When we have an extended stay in one place we flesh out the day with a “mission”. A mission is any task you need to accomplish which will, by definition, be more difficult in a foreign country. It could be buying mustard (which sometimes comes in a tube) or acquiring train tickets. These missions present endless opportunities to wander into new areas of the city and engage locals you wouldn’t otherwise encounter. Sometimes they turn into absurd adventures.

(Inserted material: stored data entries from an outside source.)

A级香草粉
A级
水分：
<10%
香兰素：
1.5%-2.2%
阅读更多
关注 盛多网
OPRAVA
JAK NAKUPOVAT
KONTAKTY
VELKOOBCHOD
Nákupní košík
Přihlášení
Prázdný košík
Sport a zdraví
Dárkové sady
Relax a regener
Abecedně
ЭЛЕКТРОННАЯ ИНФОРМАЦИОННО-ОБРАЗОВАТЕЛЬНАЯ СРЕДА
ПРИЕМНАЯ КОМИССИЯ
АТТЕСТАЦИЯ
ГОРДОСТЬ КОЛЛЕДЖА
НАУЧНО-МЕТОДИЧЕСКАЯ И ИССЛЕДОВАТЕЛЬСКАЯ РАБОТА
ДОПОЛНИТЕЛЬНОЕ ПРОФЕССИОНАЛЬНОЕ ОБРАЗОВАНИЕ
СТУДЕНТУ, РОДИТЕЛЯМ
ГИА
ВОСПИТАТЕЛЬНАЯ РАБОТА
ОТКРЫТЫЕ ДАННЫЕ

Recently we were in the southern Sri Lankan town of Galle and wanted to purchase train tickets to the capitol of Colombo. We hailed a tuk-tuk (motorized rickshaw) for the trip to the train station. The driver agreed to wait while we bought tickets. The attendants in the train station informed us that they did not sell first class train tickets, we must go to the mobile phone store in the bus station. After thoroughly investigating the buss station and finding no mobile phone store, the tuk-tuk driver walked us across the street. We climbed dark stairs to a second floor office where the first clerk had no interest in talking about train tickets and the second said we could only buy them on our mobile phone (which I had – but my “international travelers” phone package did not allow for the purchase of train tickets). We could order them on line, he told us finally. So we went back to the hotel and ordered, discovering you must print the receipt and take it to the main office of the mobile phone company. Another driver found the office and tickets were issued. What we expected to be a 15 minute task turned in to a full day’s outing.

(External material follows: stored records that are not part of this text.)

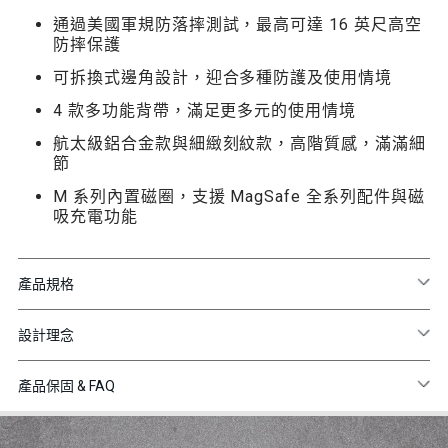
通過美國軍規防落摔測試，最高可達 16 英尺高空
防摔保護
可拆換式邊角設計，迎合多種防護及使用情境
4 款多功能背帶，滿足更多元的使用情境
航太級鋁合金款與細緻刻紋款，高階質感，滿滿細
節
M 系列內置磁圈，支援 MagSafe 全系列配件與磁
吸充電功能
產品規格
設計理念
產品保固 & FAQ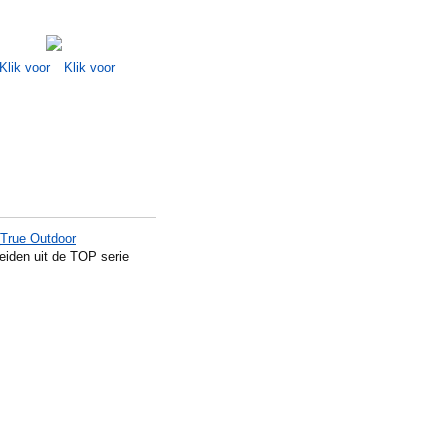
True Outdoor
beiden uit de TOP serie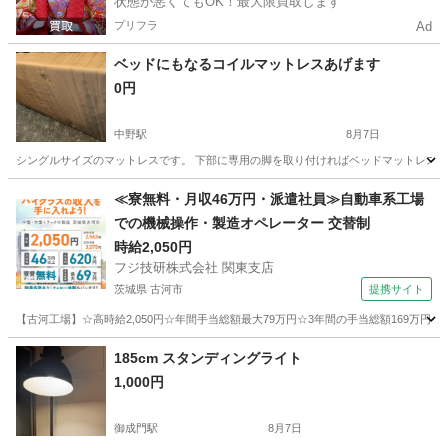
状態が悪くてもOK！最大限買取します
プリフラ
Ad
ベッドにもなるコイルマットレスあげます
0円
中野駅
8月7日
シングルサイズのマットレスです。 下部に専用の脚を取り付ければベッドマットレスに
東京
中野区
中野駅
寝具
≪寮無料・月収46万円・派遣社員≫自動車系工場
での機械操作・製造オペレーター 交替制
時給2,050円
フジ技研株式会社 関東支店
茨城県 古河市
提携サイト
【古河工場】☆高時給2,050円☆年間手当総額最大79万円☆3年間の手当総額169万円
茨城
古河市
その他
185cm スタンディングライト
1,000円
御成門駅
8月7日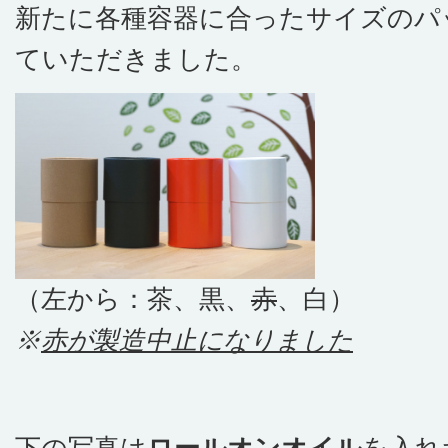
新たに各種容器に合ったサイズのパ
ていただきました。
（左から：茶、黒、
赤
、白）
※
赤が製造中止になりました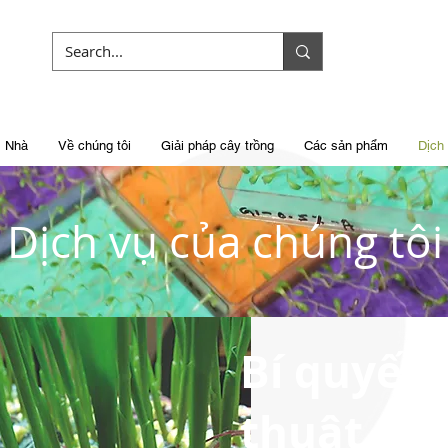
Nhà
Về chúng tôi
Giải pháp cây trồng
Các sản phẩm
Dịch
Dịch vụ của chúng tôi
Bí quyết 
thuật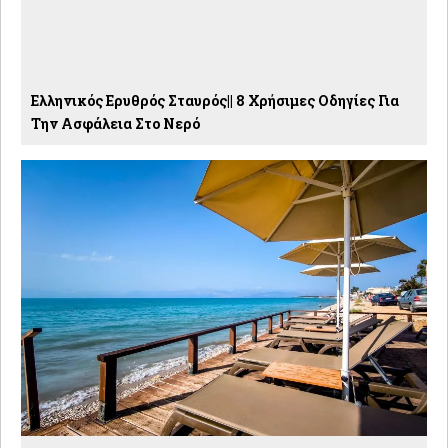
Ελληνικός Ερυθρός Σταυρός|| 8 Χρήσιμες Οδηγίες Για
Την Ασφάλεια Στο Νερό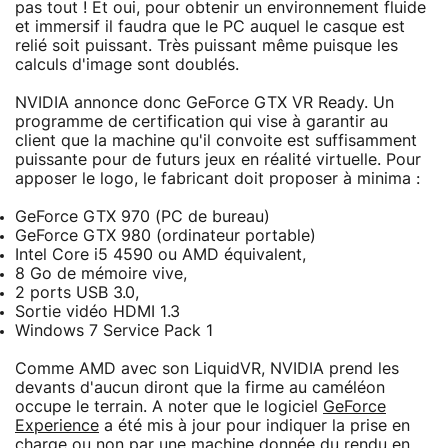
pas tout ! Et oui, pour obtenir un environnement fluide
et immersif il faudra que le PC auquel le casque est
relié soit puissant. Très puissant même puisque les
calculs d'image sont doublés.
NVIDIA annonce donc GeForce GTX VR Ready. Un
programme de certification qui vise à garantir au
client que la machine qu'il convoite est suffisamment
puissante pour de futurs jeux en réalité virtuelle. Pour
apposer le logo, le fabricant doit proposer à minima :
GeForce GTX 970 (PC de bureau)
GeForce GTX 980 (ordinateur portable)
Intel Core i5 4590 ou AMD équivalent,
8 Go de mémoire vive,
2 ports USB 3.0,
Sortie vidéo HDMI 1.3
Windows 7 Service Pack 1
Comme AMD avec son LiquidVR, NVIDIA prend les
devants d'aucun diront que la firme au caméléon
occupe le terrain. A noter que le logiciel
GeForce
Experience
a été mis à jour pour indiquer la prise en
charge ou non par une machine donnée du rendu en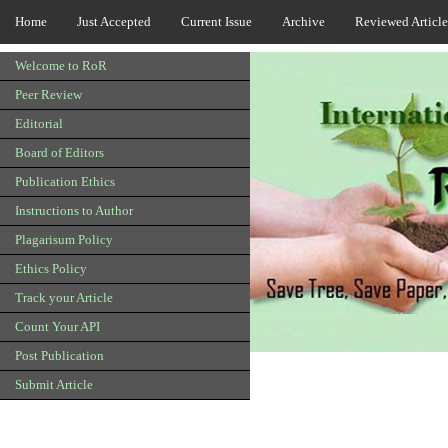
Home
Just Accepted
Current Issue
Archive
Reviewed Article
Welcome to RoR
Peer Review
Editorial
Board of Editors
Publication Ethics
Instructions to Author
Plagarisum Policy
Ethics Policy
Track your Article
Count Your API
Post Publication
Submit Article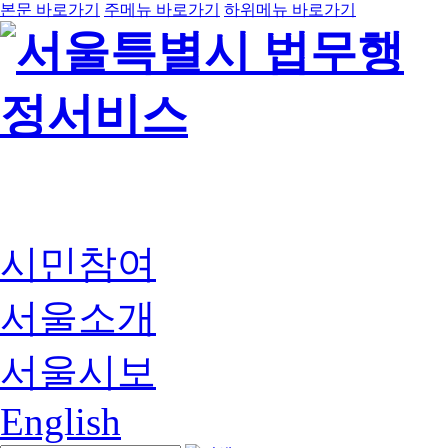
본문 바로가기
주메뉴 바로가기
하위메뉴 바로가기
시민참여
서울소개
서울시보
English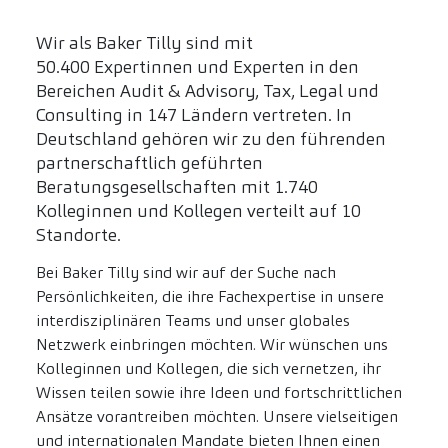
Wir als Baker Tilly sind mit
50.400 Expertinnen und Experten in den
Bereichen Audit & Advisory, Tax, Legal und
Consulting in 147 Ländern vertreten. In
Deutschland gehören wir zu den führenden
partnerschaftlich geführten
Beratungsgesellschaften mit 1.740
Kolleginnen und Kollegen verteilt auf 10
Standorte.
Bei Baker Tilly sind wir auf der Suche nach
Persönlichkeiten, die ihre Fachexpertise in unsere
interdisziplinären Teams und unser globales
Netzwerk einbringen möchten. Wir wünschen uns
Kolleginnen und Kollegen, die sich vernetzen, ihr
Wissen teilen sowie ihre Ideen und fortschrittlichen
Ansätze vorantreiben möchten. Unsere vielseitigen
und internationalen Mandate bieten Ihnen einen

The train trip was very nice, very comfortable. There were two couples in the entire car. Apparently they have succeeded in making the task so onerous few are willing to pursue it. The question is why.
Occasionally these missions take a surrealistic turn and create opportunities for future stories we have dubbed “Stupid Tourist Stories”. These are the tales of things you, the traveler, did which you know will become a funny story around the local’s dinner table that evening, a story in which you came off as a stupid tourist.

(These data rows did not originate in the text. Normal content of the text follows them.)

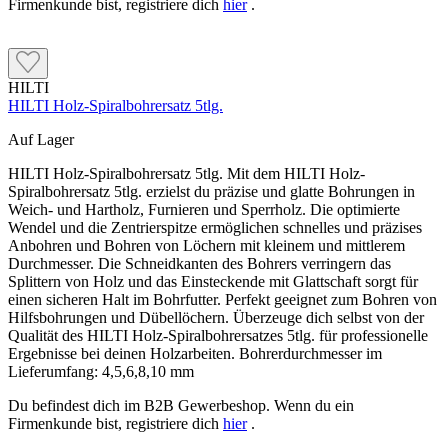
Firmenkunde bist, registriere dich
hier
.
HILTI
HILTI Holz-Spiralbohrersatz 5tlg.
Auf Lager
HILTI Holz-Spiralbohrersatz 5tlg. Mit dem HILTI Holz-
Spiralbohrersatz 5tlg. erzielst du präzise und glatte Bohrungen in
Weich- und Hartholz, Furnieren und Sperrholz. Die optimierte
Wendel und die Zentrierspitze ermöglichen schnelles und präzises
Anbohren und Bohren von Löchern mit kleinem und mittlerem
Durchmesser. Die Schneidkanten des Bohrers verringern das
Splittern von Holz und das Einsteckende mit Glattschaft sorgt für
einen sicheren Halt im Bohrfutter. Perfekt geeignet zum Bohren von
Hilfsbohrungen und Dübellöchern. Überzeuge dich selbst von der
Qualität des HILTI Holz-Spiralbohrersatzes 5tlg. für professionelle
Ergebnisse bei deinen Holzarbeiten. Bohrerdurchmesser im
Lieferumfang: 4,5,6,8,10 mm
Du befindest dich im B2B Gewerbeshop. Wenn du ein
Firmenkunde bist, registriere dich
hier
.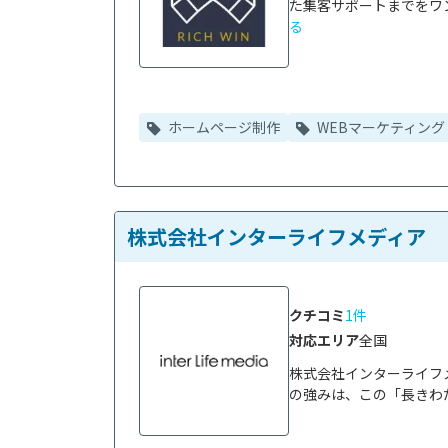
た集客サポートまでをワン
る
ホームページ制作
WEBマーケティング
株式会社インターライフメディア
クチコミ
1件
対応エリア
全国
株式会社インターライフメ
の強みは、この「長きわた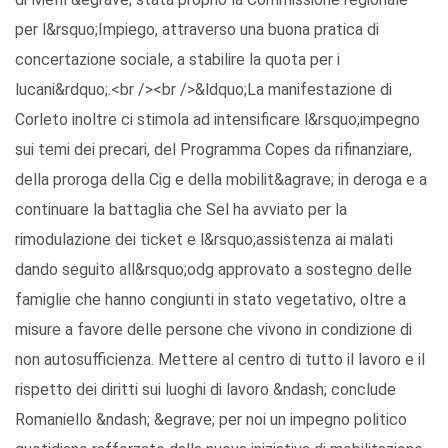
per l&rsquo;Impiego, attraverso una buona pratica di
concertazione sociale, a stabilire la quota per i
lucani&rdquo;.<br /><br />&ldquo;La manifestazione di
Corleto inoltre ci stimola ad intensificare l&rsquo;impegno
sui temi dei precari, del Programma Copes da rifinanziare,
della proroga della Cig e della mobilit&agrave; in deroga e a
continuare la battaglia che Sel ha avviato per la
rimodulazione dei ticket e l&rsquo;assistenza ai malati
dando seguito all&rsquo;odg approvato a sostegno delle
famiglie che hanno congiunti in stato vegetativo, oltre a
misure a favore delle persone che vivono in condizione di
non autosufficienza. Mettere al centro di tutto il lavoro e il
rispetto dei diritti sui luoghi di lavoro &ndash; conclude
Romaniello &ndash; &egrave; per noi un impegno politico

An example: We were in Prague shortly after the Berlin wall came down. It was not the tourist mecca it is now. Few hotels and restaurants, virtually no tourist information existed. We rented a large room and bath which featured a single burner for cooking. We thought we might cook in the room some nights, so we went shopping. For some reason we wanted sour cream, but were unable to identify it in the little shops (we have a bias towards the kind of packaging we are familiar with, so you may not, for instance, recognize milk in plastic bags when seeing it for the first time.) We went in search of someone who could translate “sour cream” into Czech. In the center of town we passed a travel agency with “We speak English” emblazoned on their window. So we went in and asked, with apologies, whether the young woman would write the word for sour cream on our paper. She immediately called the boss. The boss listed to our request and haughtily replied “This is a travel agency, we do not sell sour cream”.
Every time you go out to book train reservations, buy sour cream, or manage to locate rubber bands – you learn something new about the country, its cultural norms, and how they think about you. It is what travel is about.